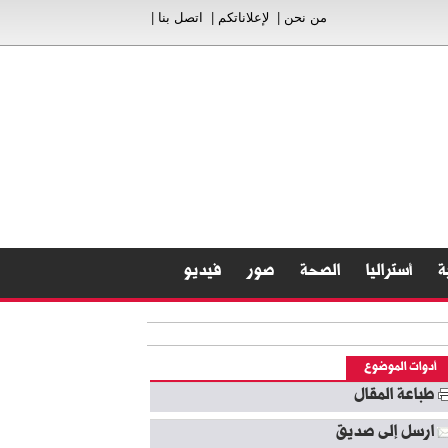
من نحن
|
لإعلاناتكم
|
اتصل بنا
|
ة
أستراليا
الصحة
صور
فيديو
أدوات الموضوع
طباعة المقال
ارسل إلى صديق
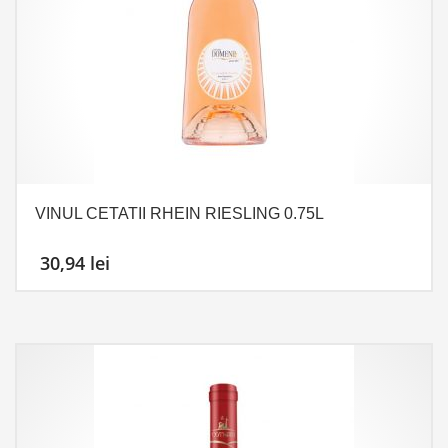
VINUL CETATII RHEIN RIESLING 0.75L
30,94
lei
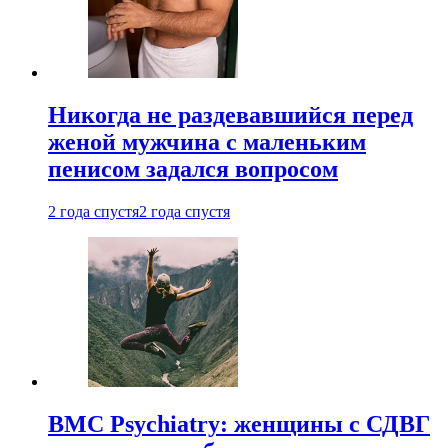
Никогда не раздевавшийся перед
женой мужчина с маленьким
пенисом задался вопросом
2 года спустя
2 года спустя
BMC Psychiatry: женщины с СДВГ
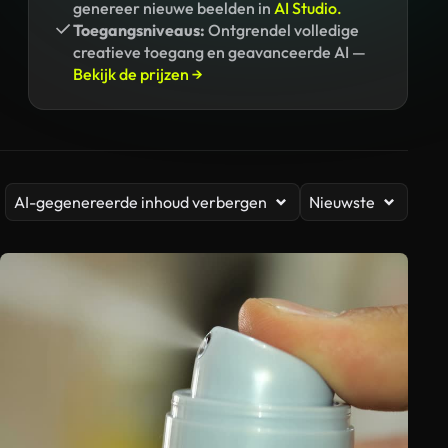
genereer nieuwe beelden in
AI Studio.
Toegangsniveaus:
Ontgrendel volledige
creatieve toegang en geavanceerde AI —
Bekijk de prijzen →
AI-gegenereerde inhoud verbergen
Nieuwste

---

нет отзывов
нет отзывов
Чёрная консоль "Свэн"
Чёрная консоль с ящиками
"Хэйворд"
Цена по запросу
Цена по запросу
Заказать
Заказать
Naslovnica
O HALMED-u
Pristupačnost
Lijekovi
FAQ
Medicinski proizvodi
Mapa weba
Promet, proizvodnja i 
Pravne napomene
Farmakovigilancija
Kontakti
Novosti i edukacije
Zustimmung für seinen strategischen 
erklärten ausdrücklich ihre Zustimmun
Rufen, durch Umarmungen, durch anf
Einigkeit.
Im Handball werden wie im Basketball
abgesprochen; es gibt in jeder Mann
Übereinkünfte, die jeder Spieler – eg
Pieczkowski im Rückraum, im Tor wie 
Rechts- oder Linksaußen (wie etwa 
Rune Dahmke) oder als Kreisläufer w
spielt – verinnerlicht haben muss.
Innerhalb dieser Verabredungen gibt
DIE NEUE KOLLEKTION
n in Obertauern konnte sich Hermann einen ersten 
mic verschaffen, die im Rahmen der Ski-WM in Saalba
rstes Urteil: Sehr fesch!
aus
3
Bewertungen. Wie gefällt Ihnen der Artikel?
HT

* * *

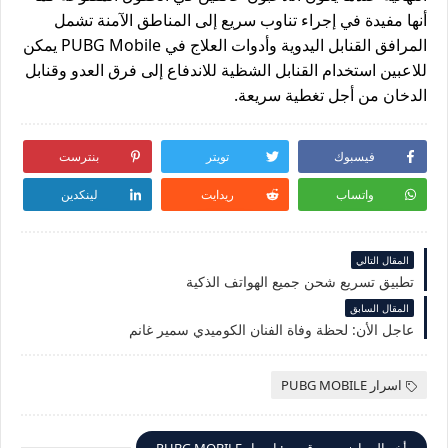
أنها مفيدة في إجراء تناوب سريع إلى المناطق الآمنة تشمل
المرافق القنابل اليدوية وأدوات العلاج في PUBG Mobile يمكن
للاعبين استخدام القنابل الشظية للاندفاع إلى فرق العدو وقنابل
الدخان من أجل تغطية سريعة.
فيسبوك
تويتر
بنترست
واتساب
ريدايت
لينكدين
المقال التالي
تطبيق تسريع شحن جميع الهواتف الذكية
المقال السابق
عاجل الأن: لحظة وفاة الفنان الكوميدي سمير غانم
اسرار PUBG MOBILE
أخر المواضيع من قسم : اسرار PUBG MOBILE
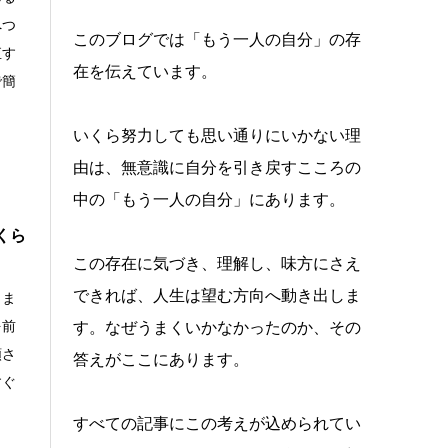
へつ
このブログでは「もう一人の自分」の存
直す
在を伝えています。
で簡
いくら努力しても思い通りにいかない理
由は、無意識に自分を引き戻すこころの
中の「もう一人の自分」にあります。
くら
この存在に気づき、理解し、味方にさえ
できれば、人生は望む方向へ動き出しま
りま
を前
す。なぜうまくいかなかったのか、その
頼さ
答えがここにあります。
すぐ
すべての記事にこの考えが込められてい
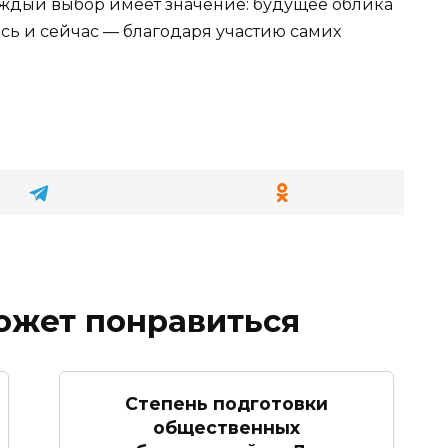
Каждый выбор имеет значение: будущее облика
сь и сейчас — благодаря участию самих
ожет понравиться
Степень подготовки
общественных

What this task involves => Copy out everything in the data from the line containing "Каждый выбор имеет значение: будущее облика" down to the line containing "общественных", including both of those lines. Keep every line unchanged.

The completed task =>
Каждый выбор имеет значение: будущее облика
сь и сейчас — благодаря участию самих
ожет понравиться
Степень подготовки
общественных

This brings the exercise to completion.